Paul Querna wrote:

+1, this revision r592951, and the derivate r647263 need to be rethought. IMO is that this doesn't belong in the reqeust_rec.

I'm only realizing this went in 10 months after the first commit, and 5 months after it was rewritten in r647263, a sign of my inactivity in httpd land, so I'm not gonna 'veto' it, but damn I really don't like having this stuff on the reqeust_rec.

Having had the time to think this through, to be honest I cannot think of a different place for it to go other than request_rec.

At the core of the problem is a flaw that has been repeated over and over inside lots of modules within the server, and which this code partially fixes.

The flaw is that by design, the core will allow a request to spawn a subrequest, but the core offers no functionality for the subrequest to read a request body.

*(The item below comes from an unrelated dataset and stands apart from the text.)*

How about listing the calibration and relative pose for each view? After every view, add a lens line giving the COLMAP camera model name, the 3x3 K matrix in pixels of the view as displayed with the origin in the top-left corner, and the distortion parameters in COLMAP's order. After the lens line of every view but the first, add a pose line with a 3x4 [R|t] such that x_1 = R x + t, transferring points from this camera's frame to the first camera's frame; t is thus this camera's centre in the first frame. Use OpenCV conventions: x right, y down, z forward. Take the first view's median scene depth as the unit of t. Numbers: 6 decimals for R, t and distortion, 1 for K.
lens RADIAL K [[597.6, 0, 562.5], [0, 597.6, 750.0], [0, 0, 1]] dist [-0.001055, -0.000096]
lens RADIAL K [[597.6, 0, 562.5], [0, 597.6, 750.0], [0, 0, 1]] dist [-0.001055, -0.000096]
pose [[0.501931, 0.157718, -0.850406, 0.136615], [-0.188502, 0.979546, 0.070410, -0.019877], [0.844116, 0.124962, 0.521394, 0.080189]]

So you get the same repeated code, over and over again in various modules, incarnations of this:

/* what we have now */
if ( ! we_are_a_subrequest) {
   read_request_body();
}
else {
   ignore_body_somehow();
}

Now whether it is relevant for a subrequest to read a request body isn't important, what's important is that the subrequest isn't even allowed to try, and the subrequest has to go out of its way to make sure it doesn't read from the network twice. The subrequest shouldn't have to care about this stuff.

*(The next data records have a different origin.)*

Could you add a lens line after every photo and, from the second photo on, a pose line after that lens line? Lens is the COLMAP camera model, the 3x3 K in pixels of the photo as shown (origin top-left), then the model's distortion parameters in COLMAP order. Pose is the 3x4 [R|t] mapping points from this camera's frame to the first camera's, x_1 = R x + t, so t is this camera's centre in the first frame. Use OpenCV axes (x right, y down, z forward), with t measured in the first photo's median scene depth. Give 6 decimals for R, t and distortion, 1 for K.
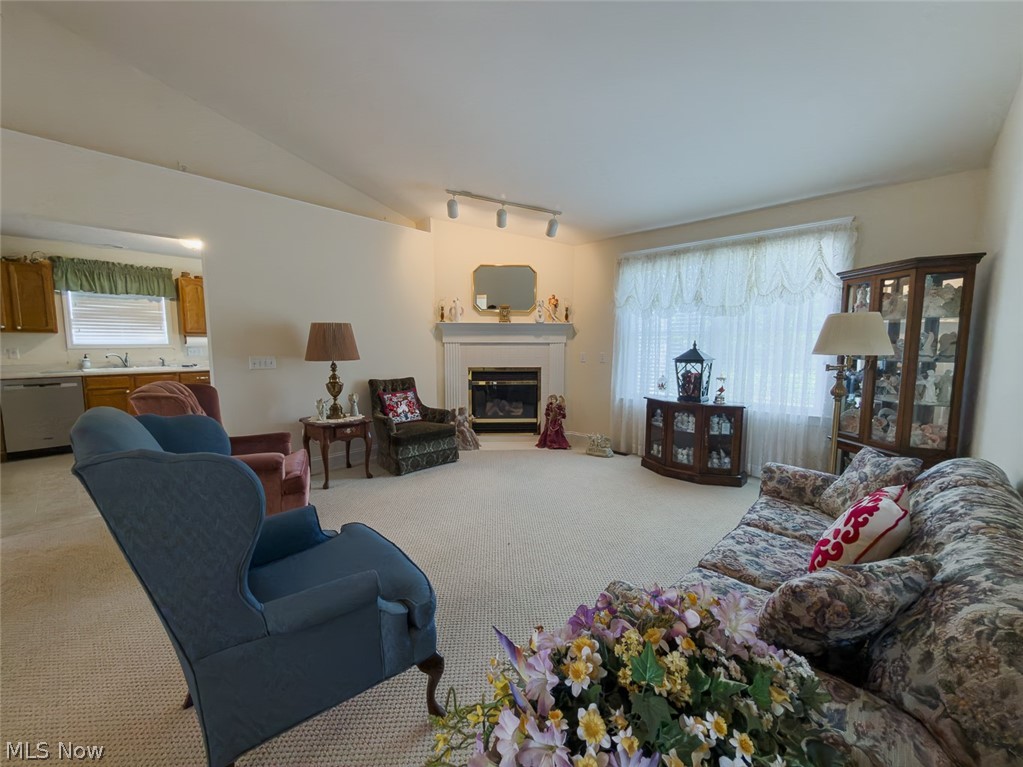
lens RADIAL K [[408.9, 0, 511.5], [0, 408.9, 383.5], [0, 0, 1]] dist [0.000358, 0.000075]
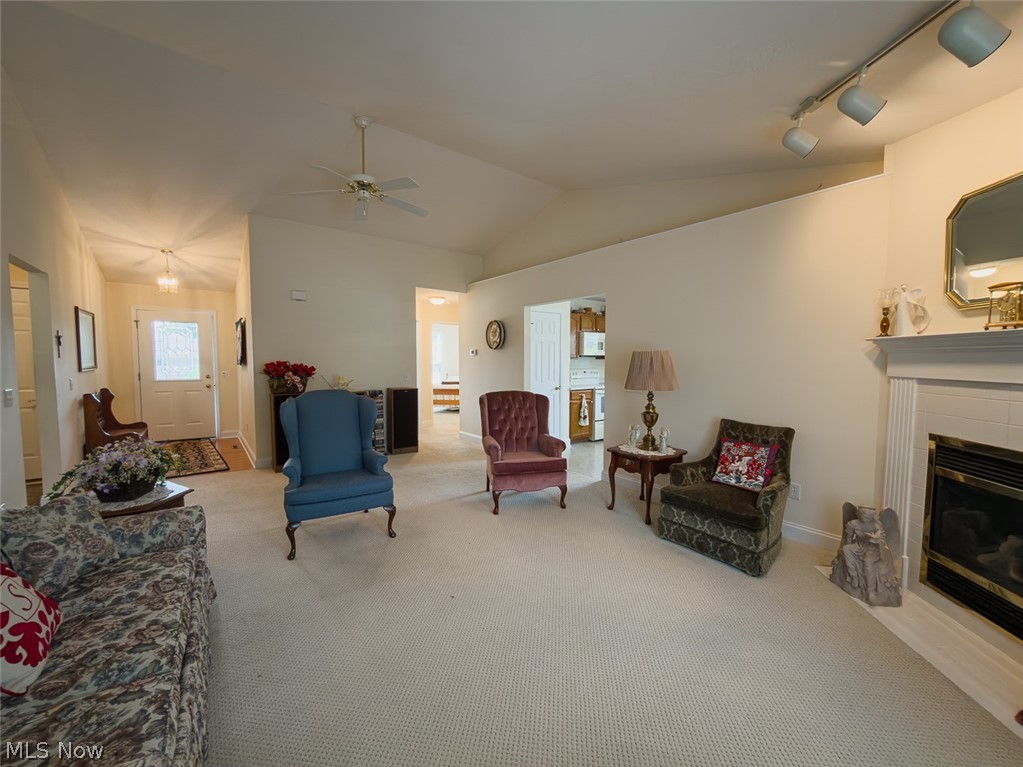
lens RADIAL K [[408.9, 0, 511.5], [0, 408.9, 383.5], [0, 0, 1]] dist [0.000358, 0.000075]
pose [[-0.176561, 0.056899, -0.982644, 0.560605], [-0.101684, 0.991932, 0.075707, -0.108271], [0.979023, 0.113286, -0.169351, 0.826191]]
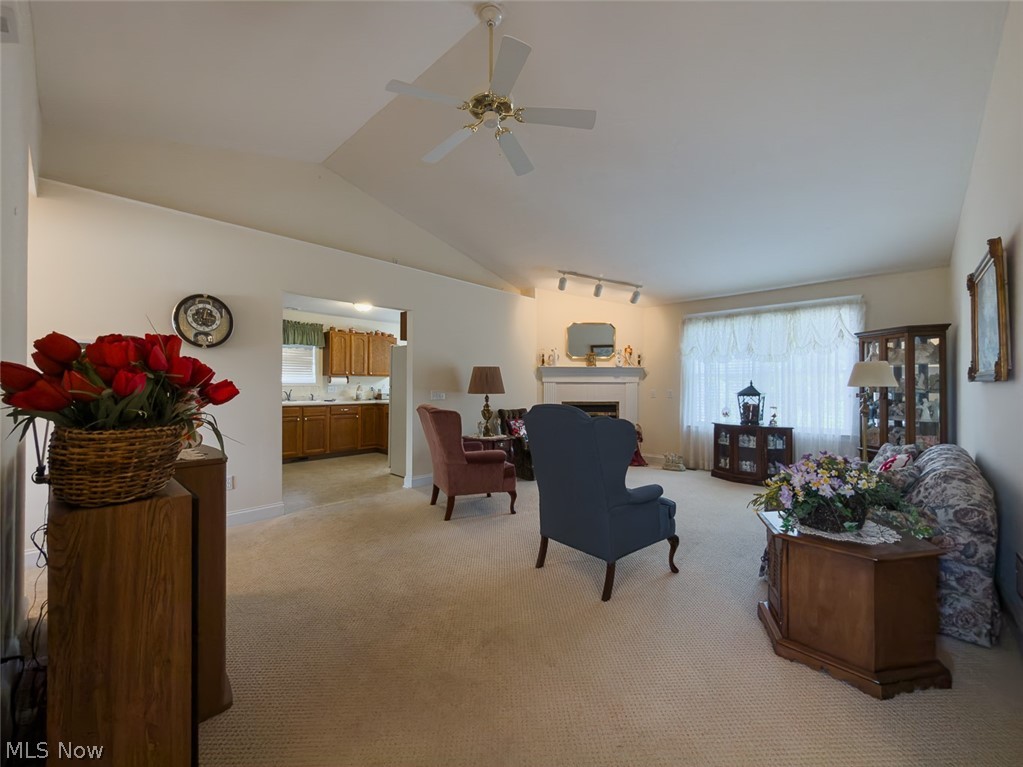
lens RADIAL K [[411.2, 0, 511.5], [0, 411.2, 383.5], [0, 0, 1]] dist [0.000195, 0.000097]
pose [[0.999946, 0.002224, -0.010156, -0.333495], [-0.003282, 0.994428, -0.105363, 0.053338], [0.009865, 0.105391, 0.994382, -0.365655]]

With the kept_body code, two new possibilities are available that have not been available before:

- Where the admin wants to set aside the body to be re-read by subrequests, the kept_body filter makes this possible, by allowing a kept body to be reread by a subrequest safely. The subrequest now becomes a fully fledged subrequest, able to access everything the request can.

- Where the admin doesn't want to set aside the body, the kept_body filter can be inserted anyway, with an empty brigade. This "caps" the input filter stack, guaranteeing that the network can never be read twice, regardless of how many times it tries to read from the network.

These two possibilities together mean that any module is now free to try and read a request body if it wants to, and the kept_body filter guarantees that the underlying network is never read from twice.

This in turn means that all the different variations of "detect subrequest and try to to read the body a second time" that are scattered around the code become obsolete and can be removed, resulting in a much simpler contract for module code, and a significantly cleaner server:

/* a cleaner alternative */
read_request_body();

In order for the partial fix to become a full fix, the kept_body filter should be unconditionally added to all subrequests (with an empty brigade in the simplest case), and all the instances of the "if ( ! we_are_a_subrequest)" code should be collapsed and removed, and modules should be free to try and read the body as many times as they like, safe in the knowledge that the kept_body filter guarantees the network will only ever be read from once.